Analysts welcome the move as a bid to stem losses in Acer's U.S. operations, which have totaled $200 million since 1996. The pullback won't have any effect on Acer's key contract-manufacturing business, which accounted for about half of the company's global PC shipments of eight million last year. But the decision to abandon sales to U.S. retail outlets is a setback for a company that prides itself on building up Taiwan's best-known global brand.

Profit is key concern
"We want to continue to promote our brand business, but raising profits is also a No. 1 concern," said spokesman Henry Wang. Losses of about $50 million last year at the company's Acer America Corp. unit contributed to a 33% decline in Acer's net profit to $75.5 million.

Acer's pullback illustrates how the U.S. PC industry has become dominated by a handful of companies, as computers become a commodity, with fading differences among brands. The market share of the five biggest U.S. PC companies totaled 55% as of the end of September, and is likely to continue to rise, analysts said.

"Larger and larger companies will be dominating the U.S. personal-computer business, and the world-wide PC market is going to have fewer and fewer players," said Henry King, research manager at International Data Corp., the U.S.-based industry research company.

U.S. rivals shift target
Cutthroat competition fueled by the popularity of computers that cost less than $1,000 has radically changed the U.S. retail terrain from just a few years ago. Larger U.S. companies that once yielded the low-cost niche to smaller Asian competitors are now targeting those sales themselves with costly marketing outlays and savvy advertising that makes it difficult for companies such as Acer to compete.

"More and more companies have been targeting the low end of the market and Acer just couldn't handle the competition" from big U.S. companies on their home turf, said Joseph Liu, an analyst at Asia Research & Consulting Ltd., an affiliate of Hong Kong-based Bank of East Asia.

Acer points out, however, that it isn't alone in having trouble turning a profit from U.S. retail sales. "Hardly anyone is making money in the U.S. retail channel right now," Wang said. "We're doing the sensible thing by withdrawing from it, and trying to focus on where we've had success and can make money."

Software goes it alone
Separately, an Acer executive said the company plans to spin off part of its software operations as a separate company before the end of April.

The move is the latest step by Acer to build up a software business that rivals its success in PC equipment. Chairman Stan Shih wants 30% of net profit to come from software sales by 2010, but only a tiny fraction of Acer's profit last year came from distributing and producing software.

Acer is in talks with several financial institutions as well as local PC hardware companies about investing in the new company, said Justin Lin, vice president of Acer's software business unit. The new firm, tentatively named Acer Softech Inc., would have initial capital of up to $6 million and 20 to 30 employees, he said.

Spinning off an independent software company would make it easier for Acer to win outside business, attract new executives, and cultivate an environment that differs from the one that has brought success in the hardware business, Lin said.

"In the hardware business, you need to focus on things like scale and production efficiency," he said. "Software involves more human resources and intellectual property. In order to have a better focus, it's better to have a separate team."

- _Data to examine_
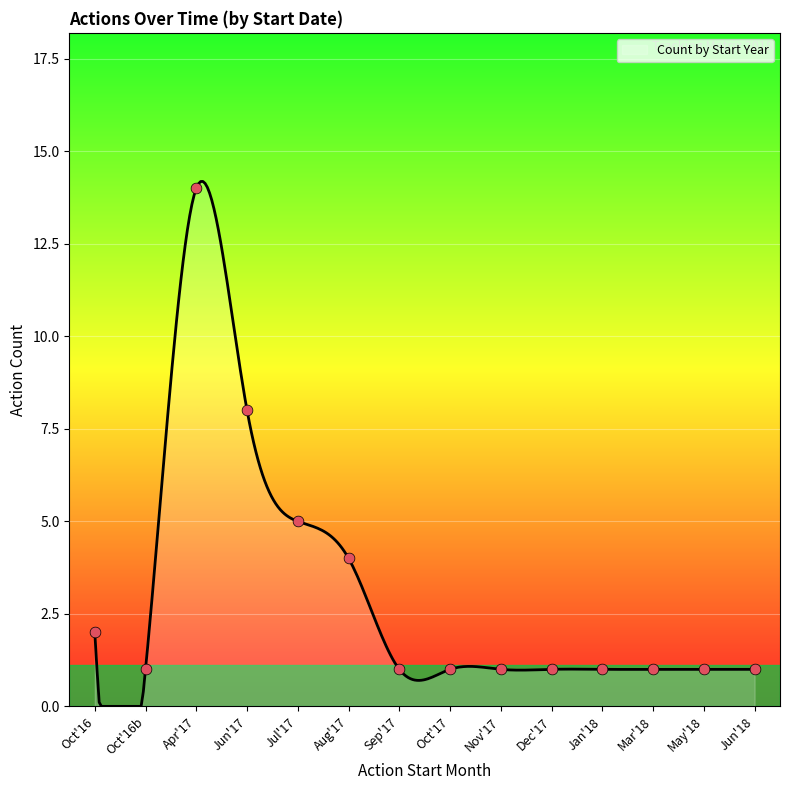

What is the difference between the maximum and minimum values?

14.2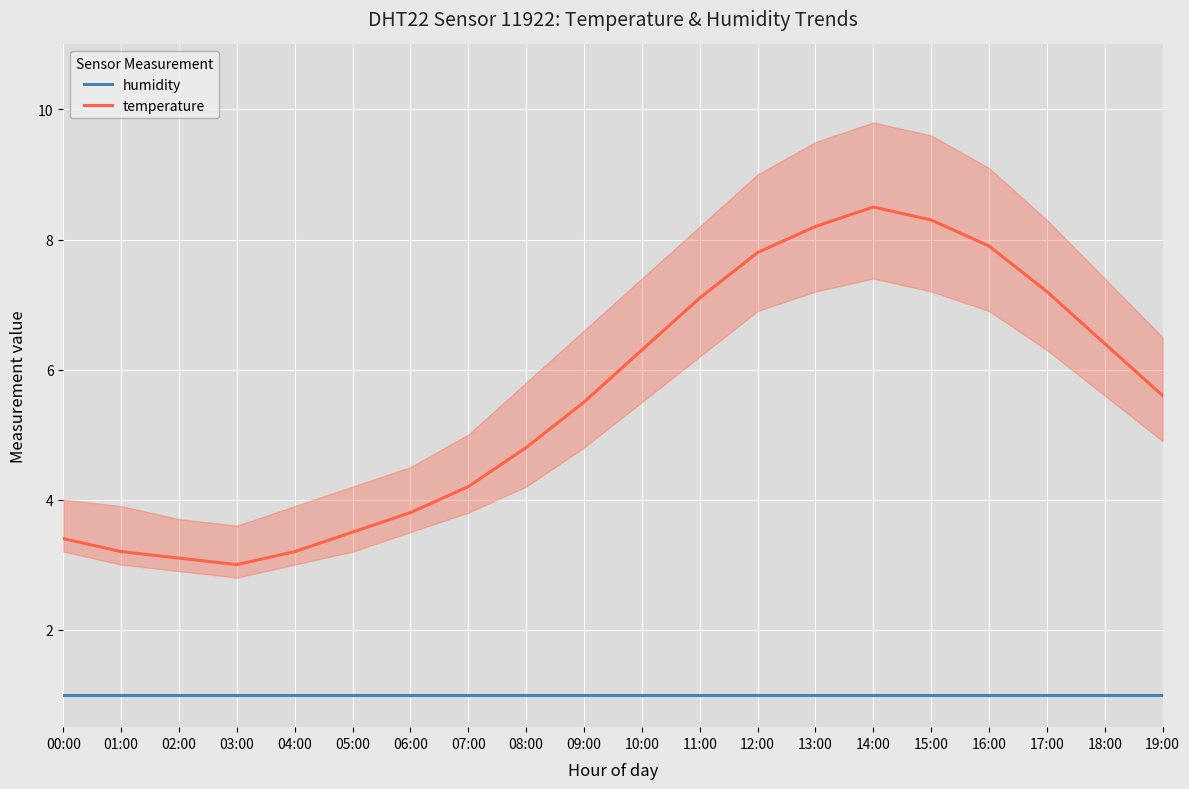

What are all the series names shown in the legend?

humidity, temperature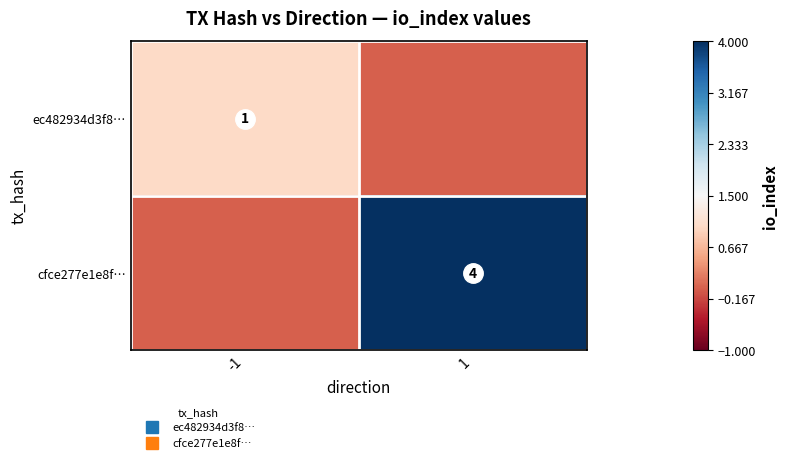

Which series has the widest spread of values?

cfce277e1e8f…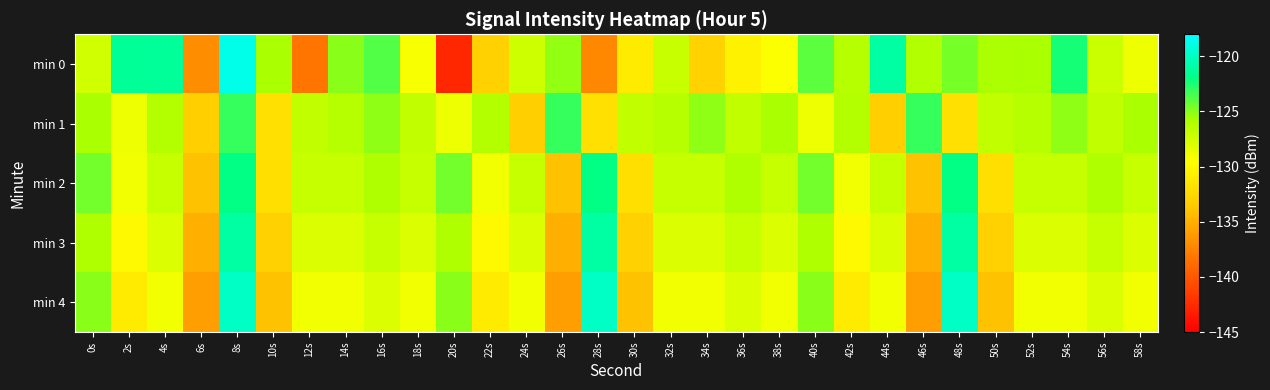

Which series has the largest total across all categories?

min 1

- _Work to complete_
[a] According to the Acer article, how much have losses in Acer's U.S. operations totaled since 1996?
[b] Rewrite the part of the Acer article between "Profit is key" and "to $75.5 million.", inclusive, replacing "spokesman" with "representative".
[c] List every person mentioned by name in the Acer article.

- _Task results_
[a] $200 million

[b]
Profit is key concern
"We want to continue to promote our brand business, but raising profits is also a No. 1 concern," said representative Henry Wang. Losses of about $50 million last year at the company's Acer America Corp. unit contributed to a 33% decline in Acer's net profit to $75.5 million.

[c] Henry Wang, Henry King, Joseph Liu, Stan Shih, Justin Lin